The outlines of microbial natural history are now starting to appear through the integration of genomic and geological records.

Microorganisms drive Earth's biogeochemical cycles, and their natural history reflects a coevolution with the planet.

Past environmental changes have induced microbial biotic transitions, marked by extinction, taxonomic shifts, and new metabolisms and ecologies.

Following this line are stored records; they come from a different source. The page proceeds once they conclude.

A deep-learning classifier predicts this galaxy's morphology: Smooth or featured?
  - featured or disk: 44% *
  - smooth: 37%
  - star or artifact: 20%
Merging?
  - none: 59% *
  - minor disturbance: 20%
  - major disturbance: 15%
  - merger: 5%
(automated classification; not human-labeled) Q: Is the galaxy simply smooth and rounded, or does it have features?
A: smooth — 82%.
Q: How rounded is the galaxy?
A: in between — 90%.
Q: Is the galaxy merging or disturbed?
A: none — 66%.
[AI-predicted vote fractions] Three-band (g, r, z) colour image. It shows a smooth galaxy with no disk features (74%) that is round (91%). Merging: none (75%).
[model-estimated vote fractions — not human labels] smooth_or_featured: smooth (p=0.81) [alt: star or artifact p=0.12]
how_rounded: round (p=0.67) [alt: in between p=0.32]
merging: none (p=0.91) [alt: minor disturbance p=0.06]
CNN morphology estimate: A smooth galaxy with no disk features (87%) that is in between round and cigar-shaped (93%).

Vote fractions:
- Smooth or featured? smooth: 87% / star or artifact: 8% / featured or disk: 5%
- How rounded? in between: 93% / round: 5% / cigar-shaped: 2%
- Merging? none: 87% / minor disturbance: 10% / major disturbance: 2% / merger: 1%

Microbial evolution can benefit from a historical perspective of processes and successions as established by macropaleontology.

One. INTRODUCTION

For over two centuries, it has been recognized that the diversity of fossil forms preserved in the geological record reveals that life on Earth has changed over time, constituting a natural history. However, until very recently microorganisms have been largely absent from this account. Although they were discovered in the late sixteen hundreds, it would be another two hundred years before bacteria were firmly established as living things akin to macroscopic organisms, surreptitiously around the same time as Darwin's work establishing evolutionary adaptation through natural selection, in which they were largely omitted. Even today, the otherness of single-celled organisms-devoid of tissues, anatomical development, and clear sets of inherited morphological characters, but often easy to grow in culture and manipulate experimentally-has subjected them to entirely different kinds of scientific inquiry than what evolutionary biology has traditionally relied upon. While some early attempts were made to establish a natural history of microorganisms using physiological and morphological characteristics, in the absence of modern molecular methods, these efforts had limited power, for reasons further discussed in Section Two.

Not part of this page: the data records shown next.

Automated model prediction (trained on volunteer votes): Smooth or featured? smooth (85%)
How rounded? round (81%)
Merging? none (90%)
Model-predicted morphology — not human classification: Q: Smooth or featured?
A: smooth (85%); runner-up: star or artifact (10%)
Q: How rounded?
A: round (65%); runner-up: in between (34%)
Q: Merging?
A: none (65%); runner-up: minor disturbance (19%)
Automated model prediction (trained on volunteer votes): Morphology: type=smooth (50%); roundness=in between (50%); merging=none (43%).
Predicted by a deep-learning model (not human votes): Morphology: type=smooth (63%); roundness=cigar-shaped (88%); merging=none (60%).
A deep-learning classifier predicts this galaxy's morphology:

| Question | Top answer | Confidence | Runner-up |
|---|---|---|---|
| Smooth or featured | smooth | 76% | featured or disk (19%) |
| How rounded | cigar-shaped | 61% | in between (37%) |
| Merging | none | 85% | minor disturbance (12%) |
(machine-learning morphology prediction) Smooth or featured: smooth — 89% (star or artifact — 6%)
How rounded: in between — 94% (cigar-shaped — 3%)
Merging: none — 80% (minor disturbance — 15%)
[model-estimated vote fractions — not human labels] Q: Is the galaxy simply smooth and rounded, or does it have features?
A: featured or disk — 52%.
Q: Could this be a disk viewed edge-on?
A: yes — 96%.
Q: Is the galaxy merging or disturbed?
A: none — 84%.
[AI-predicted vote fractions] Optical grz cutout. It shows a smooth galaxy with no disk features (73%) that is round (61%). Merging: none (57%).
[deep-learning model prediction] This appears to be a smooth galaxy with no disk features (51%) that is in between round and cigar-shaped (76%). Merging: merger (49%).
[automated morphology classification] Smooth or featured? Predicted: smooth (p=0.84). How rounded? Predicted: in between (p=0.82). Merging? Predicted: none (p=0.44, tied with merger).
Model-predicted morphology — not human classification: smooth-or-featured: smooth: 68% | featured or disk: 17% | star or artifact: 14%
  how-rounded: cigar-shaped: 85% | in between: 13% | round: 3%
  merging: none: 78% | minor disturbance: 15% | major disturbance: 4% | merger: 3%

In more recent decades, the development of genomics and molecular phylogenetics raised the possibility of reconstructing a comprehensive natural history of life on Earth that includes microbial diversity and evolution. It is now understood that there is a universality of genetic inheritance that provides evolutionary continuity between microbial and complex multicellular life. Sequence-based phylogenetic reconstructions of the relationships between different groups of microorganisms also firmly establish the existence of microbial organismal lineages, analogous to those within more complex life. Additionally, the phylogeny of individual gene families can now be reconstructed, tracing the history of microbial metabolic processes that are biogeochemically significant in planetary history. Molecular phylogenetics thereby not only reveals the record of microbial lineages and metabolisms preserved within genomes but also empowers other scientific tools for reconstructing a more comprehensive natural history of the Earth-life system. Phylogenetics also enables many additional powerful methodologies, including estimating divergence times of genes and lineages using molecular clocks, ancestral sequence reconstruction, and tracing the complex genomic histories of horizontal gene transfer.

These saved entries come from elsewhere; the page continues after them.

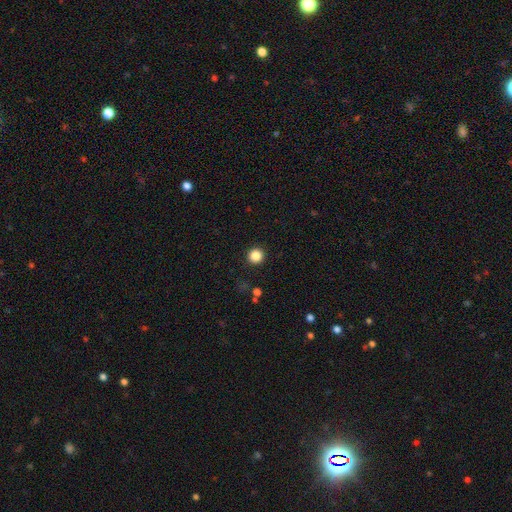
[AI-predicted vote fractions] Smooth or featured? Predicted: smooth (p=0.85). How rounded? Predicted: round (p=0.95). Merging? Predicted: none (p=0.93).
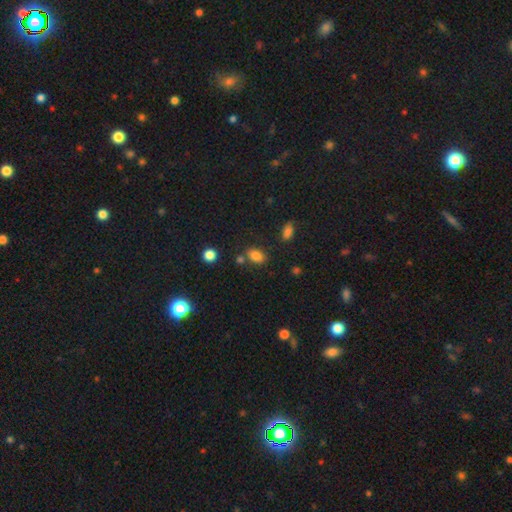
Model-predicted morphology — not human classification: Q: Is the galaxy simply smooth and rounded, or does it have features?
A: smooth — 81%.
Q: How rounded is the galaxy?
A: in between — 79%.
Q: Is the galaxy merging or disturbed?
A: none — 70%.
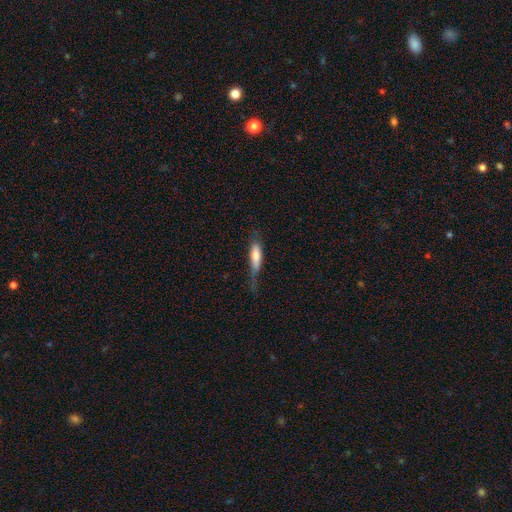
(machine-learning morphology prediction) Smooth or featured?
  - smooth: 72% *
  - featured or disk: 22%
  - star or artifact: 6%
How rounded?
  - cigar-shaped: 61% *
  - in between: 37%
  - round: 2%
Merging?
  - none: 41% *
  - minor disturbance: 33%
  - major disturbance: 23%
  - merger: 2%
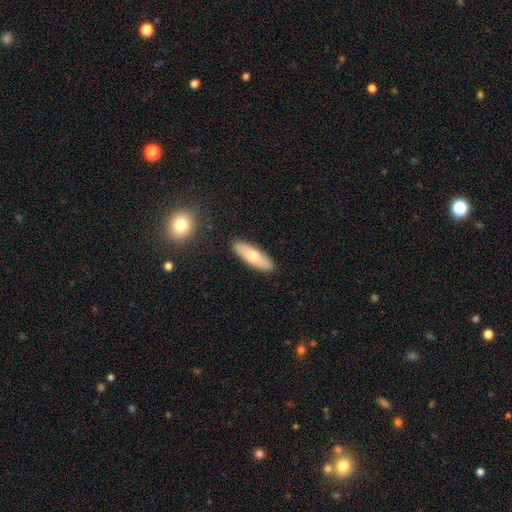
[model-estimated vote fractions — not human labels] Morphology: type=smooth (67%); roundness=in between (59%); merging=none (89%).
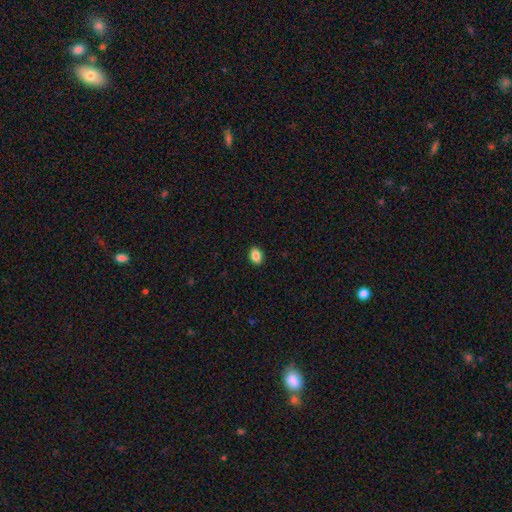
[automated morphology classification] This is clearly a smooth galaxy (87%). How rounded: likely in between (73%). Merging: clearly none (91%).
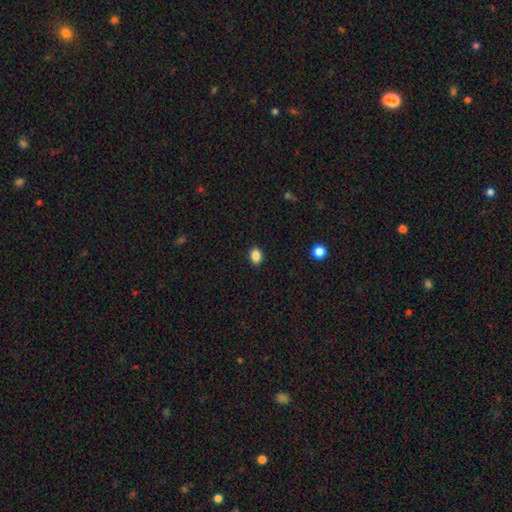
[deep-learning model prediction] Q: Smooth or featured?
A: smooth (86%); runner-up: star or artifact (10%)
Q: How rounded?
A: in between (71%); runner-up: round (28%)
Q: Merging?
A: none (90%); runner-up: minor disturbance (7%)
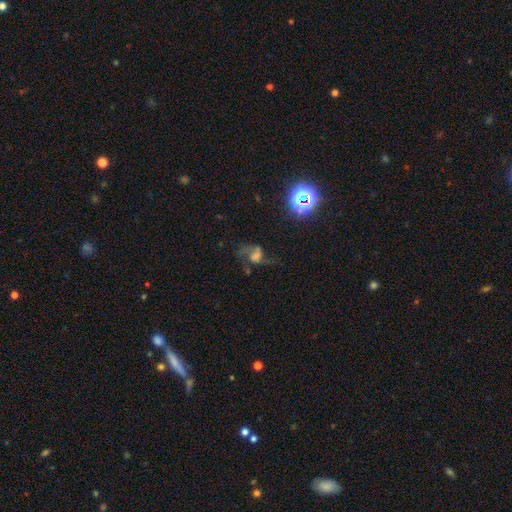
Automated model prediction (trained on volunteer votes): Smooth or featured? Predicted: featured or disk (p=0.62). Edge-on disk? Predicted: no (p=0.97). Bar? Predicted: no (p=0.58). Spiral arms? Predicted: yes (p=0.83). Spiral winding? Predicted: loose (p=0.68). Spiral arm count? Predicted: 2 (p=0.78). Bulge size? Predicted: none (p=0.30). Merging? Predicted: none (p=0.44).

With these tools, the broad outlines of microbial natural history have begun to emerge, but many questions remain. Has microbial diversity been shaped by the same selective processes as complex life, including mass extinctions and adaptive radiations? Have there been major successions within microbial ecological niches, with extant groups in roles previously held by extinct diversity? Does it make sense to consider such concepts as "Archean microbiota" or "Proterozoic microbiota," analogous to the major biotic transitions observed in the Phanerozoic? And how do these processes relate to the history of planetary change itself, including climate, atmosphere,

tectonics, and even impacts? Here, we provide a cursory framework that describes how interdisciplinary geobiological approaches can address these questions, propose six broadly applicable principles to aid in their investigation, and include key examples of investigations of microbial systems relating to major planetary/biogeochemical processes and events in Earth history. In doing so, we have necessarily limited our scope to microbial and molecular evolution operating within the context of a biosphere via processes observed today. Therefore, we have not extended this framework to questions of the origin of life, inclusive of prebiotic chemistry and the emergence of the earliest cells. Nevertheless, an improved understanding of microbial evolutionary history may also provide clues that can offer insight into the origin and early evolution of life on this planet.